My name is Lou Henry, and I was diagnosed with an inoperable meningioma brain tumour that is positioned next to the brain stem in 2018. I was also diagnosed with Chronic Fatigue/ME 11 years ago. This forced me into early retirement from a job that I loved. I believe now that I had the undetected tumour then, as the fatigue has continued but I manage it now with balancing rest times and activities.

I always try to find ways of helping myself and have found the daily practice of meditation and mindful techniques positively life changing and very helpful when stressed. Acceptance of debilitating Chronic Fatigue Syndrome then the brain tumour was the hardiest, but it’s a positive thing, to accept.
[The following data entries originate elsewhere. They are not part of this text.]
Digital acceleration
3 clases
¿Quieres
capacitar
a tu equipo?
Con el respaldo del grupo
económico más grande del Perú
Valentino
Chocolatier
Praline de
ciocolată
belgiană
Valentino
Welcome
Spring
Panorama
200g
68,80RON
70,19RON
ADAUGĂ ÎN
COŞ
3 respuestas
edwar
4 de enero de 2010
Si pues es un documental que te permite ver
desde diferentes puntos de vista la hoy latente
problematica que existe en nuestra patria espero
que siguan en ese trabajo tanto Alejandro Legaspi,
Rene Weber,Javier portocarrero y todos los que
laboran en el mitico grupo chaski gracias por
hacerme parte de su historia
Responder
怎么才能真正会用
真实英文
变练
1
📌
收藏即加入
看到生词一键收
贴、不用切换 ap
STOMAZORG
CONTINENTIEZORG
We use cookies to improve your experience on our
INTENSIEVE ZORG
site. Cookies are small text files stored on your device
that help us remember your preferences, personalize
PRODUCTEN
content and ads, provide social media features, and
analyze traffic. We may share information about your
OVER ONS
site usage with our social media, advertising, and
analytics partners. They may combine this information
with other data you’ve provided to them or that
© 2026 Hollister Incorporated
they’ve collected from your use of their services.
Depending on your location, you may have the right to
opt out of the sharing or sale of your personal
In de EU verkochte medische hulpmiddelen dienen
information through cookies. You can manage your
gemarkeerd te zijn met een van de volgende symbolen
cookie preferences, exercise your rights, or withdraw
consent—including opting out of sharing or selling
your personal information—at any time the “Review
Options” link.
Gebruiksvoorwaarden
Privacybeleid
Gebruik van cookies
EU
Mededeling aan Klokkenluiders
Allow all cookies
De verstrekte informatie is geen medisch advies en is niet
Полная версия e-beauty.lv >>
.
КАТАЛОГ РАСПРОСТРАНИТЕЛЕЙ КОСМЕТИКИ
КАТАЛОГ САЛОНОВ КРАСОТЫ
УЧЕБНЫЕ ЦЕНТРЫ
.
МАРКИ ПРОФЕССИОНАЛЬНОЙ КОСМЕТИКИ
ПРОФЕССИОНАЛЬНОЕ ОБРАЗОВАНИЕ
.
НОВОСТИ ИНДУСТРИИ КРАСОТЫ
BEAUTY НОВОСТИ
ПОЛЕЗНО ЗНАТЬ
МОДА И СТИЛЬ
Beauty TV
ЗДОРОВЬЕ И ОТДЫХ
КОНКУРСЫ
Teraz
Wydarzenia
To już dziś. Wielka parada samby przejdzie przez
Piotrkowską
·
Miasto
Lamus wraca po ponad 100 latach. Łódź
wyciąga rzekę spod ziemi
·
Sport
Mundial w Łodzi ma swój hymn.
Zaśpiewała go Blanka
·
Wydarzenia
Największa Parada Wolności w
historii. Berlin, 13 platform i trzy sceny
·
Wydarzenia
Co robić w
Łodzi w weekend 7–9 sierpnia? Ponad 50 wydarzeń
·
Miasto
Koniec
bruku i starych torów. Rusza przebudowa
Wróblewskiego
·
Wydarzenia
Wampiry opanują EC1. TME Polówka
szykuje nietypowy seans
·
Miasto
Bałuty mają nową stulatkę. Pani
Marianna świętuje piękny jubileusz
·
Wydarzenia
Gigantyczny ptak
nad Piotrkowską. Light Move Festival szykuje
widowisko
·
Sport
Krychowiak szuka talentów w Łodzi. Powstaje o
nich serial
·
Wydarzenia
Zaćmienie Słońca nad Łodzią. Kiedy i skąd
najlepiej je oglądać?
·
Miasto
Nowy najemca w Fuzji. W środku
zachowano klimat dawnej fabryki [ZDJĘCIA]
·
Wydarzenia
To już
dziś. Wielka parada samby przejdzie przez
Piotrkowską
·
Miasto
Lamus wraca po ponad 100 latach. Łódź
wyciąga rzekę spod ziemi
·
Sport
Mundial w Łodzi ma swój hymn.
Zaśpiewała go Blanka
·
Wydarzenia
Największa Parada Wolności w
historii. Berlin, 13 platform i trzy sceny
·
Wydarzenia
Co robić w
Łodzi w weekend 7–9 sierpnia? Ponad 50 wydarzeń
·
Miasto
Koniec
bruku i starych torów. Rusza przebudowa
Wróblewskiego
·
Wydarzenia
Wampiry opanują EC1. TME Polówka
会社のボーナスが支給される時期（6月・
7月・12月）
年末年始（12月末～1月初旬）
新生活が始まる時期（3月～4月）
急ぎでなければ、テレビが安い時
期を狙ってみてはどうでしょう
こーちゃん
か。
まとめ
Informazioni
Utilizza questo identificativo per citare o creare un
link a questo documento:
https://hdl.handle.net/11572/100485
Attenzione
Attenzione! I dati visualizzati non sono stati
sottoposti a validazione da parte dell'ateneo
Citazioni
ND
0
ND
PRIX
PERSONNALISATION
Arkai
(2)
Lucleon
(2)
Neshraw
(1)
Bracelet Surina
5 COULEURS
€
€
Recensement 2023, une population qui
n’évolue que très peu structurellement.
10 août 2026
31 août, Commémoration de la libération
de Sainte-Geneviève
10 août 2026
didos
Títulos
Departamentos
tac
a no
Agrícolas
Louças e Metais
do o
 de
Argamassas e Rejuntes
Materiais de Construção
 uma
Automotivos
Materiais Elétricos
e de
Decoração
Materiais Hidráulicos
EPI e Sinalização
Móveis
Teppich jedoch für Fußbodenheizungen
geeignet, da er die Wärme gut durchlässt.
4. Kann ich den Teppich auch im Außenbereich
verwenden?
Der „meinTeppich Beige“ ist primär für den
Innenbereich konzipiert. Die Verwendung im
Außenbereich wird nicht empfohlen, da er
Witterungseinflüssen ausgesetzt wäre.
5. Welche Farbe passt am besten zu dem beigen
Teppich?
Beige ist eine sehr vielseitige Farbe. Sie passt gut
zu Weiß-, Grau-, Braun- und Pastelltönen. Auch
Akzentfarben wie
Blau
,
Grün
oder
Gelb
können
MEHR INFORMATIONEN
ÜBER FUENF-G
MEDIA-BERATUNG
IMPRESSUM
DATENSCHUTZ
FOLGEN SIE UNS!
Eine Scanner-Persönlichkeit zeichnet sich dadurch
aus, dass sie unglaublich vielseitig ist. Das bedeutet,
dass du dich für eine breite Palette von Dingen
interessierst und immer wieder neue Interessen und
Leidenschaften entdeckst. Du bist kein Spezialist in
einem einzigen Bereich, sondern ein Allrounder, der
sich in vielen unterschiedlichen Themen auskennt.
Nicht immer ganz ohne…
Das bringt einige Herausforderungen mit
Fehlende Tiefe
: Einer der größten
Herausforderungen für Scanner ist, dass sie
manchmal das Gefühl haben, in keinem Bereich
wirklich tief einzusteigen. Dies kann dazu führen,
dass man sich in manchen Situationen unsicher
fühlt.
My mantra became ‘I am me, not M.E’ I control it, not the other way round as it used to. Qualifying to become a Meditation and Mindfulness teacher was challenging with fatigue, but I achieved it. It was difficult however to continue teaching as my speech and memory became more affected, but I pass on different techniques to my friends and family when they’re stressed, and practice it daily myself (not EVERY time I take a shower though!).

I wanted to share this mindfulness exercise and other ideas with other brainstrust ‘members’ to help those along times and also to help Jodie at brainstrust who has been my other saving grace coming to terms with the ‘new normal’.

The whole country is now facing a scary ‘new normal’ which has weirdly made me feel even stronger, as my own condition has paled into insignificance, and we are getting through this surreal time together.